In a statement issued in Abuja on Saturday, the Chief Corporate Communications Officer of NNPCL, Olufemi Soneye, clarified that the refinery, with a capacity of 60,000 barrels per day, is “fully operational.”

The facility resumed operations two months ago after years of inactivity.

“We wish to clarify that such reports are totally false, as the refinery is fully operational, as verified a few days ago by former Group Managing Directors of NNPC,” Soneye said.

He added that preparations for the day’s loading operation are currently underway, emphasizing that the public should disregard the claims.

“Members of the public are advised to discountenance such reports as they are the figments of the imagination of those who want to create artificial scarcity and rip off Nigerians,” Soneye stated.
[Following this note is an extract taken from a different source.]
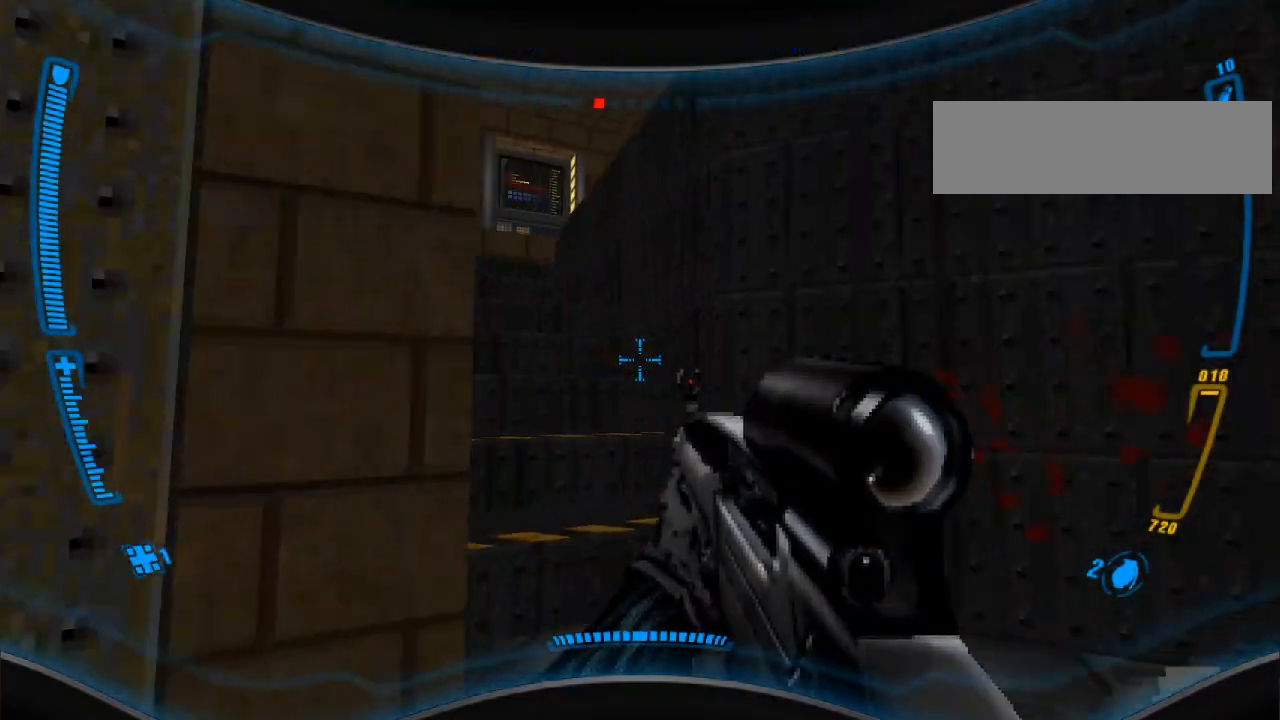
{"keys": ["a", "w"], "mouse": [], "events": [[167, "w", "down"], [367, "w", "up"], [433, "a", "down"], [433, "w", "down"]]}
The old Port Harcourt refinery is part of the country’s efforts to revive its local refining capacity. Three years ago, the Federal Government approved $1.5 billion to rehabilitate the plant, which was initially shut down in 2019 due to operational challenges.

Despite being one of the largest oil producers globally, Nigeria has long relied on fuel imports to meet its domestic needs, swapping crude oil for petrol and other refined products. This dependency, coupled with government subsidies, has strained the nation’s foreign exchange reserves.

The recent return of the Port Harcourt refinery to operation follows the commissioning of the Dangote refinery, which began petrol production in September 2024. These developments are expected to reduce Nigeria’s reliance on imports and address long-standing issues in the petroleum sector.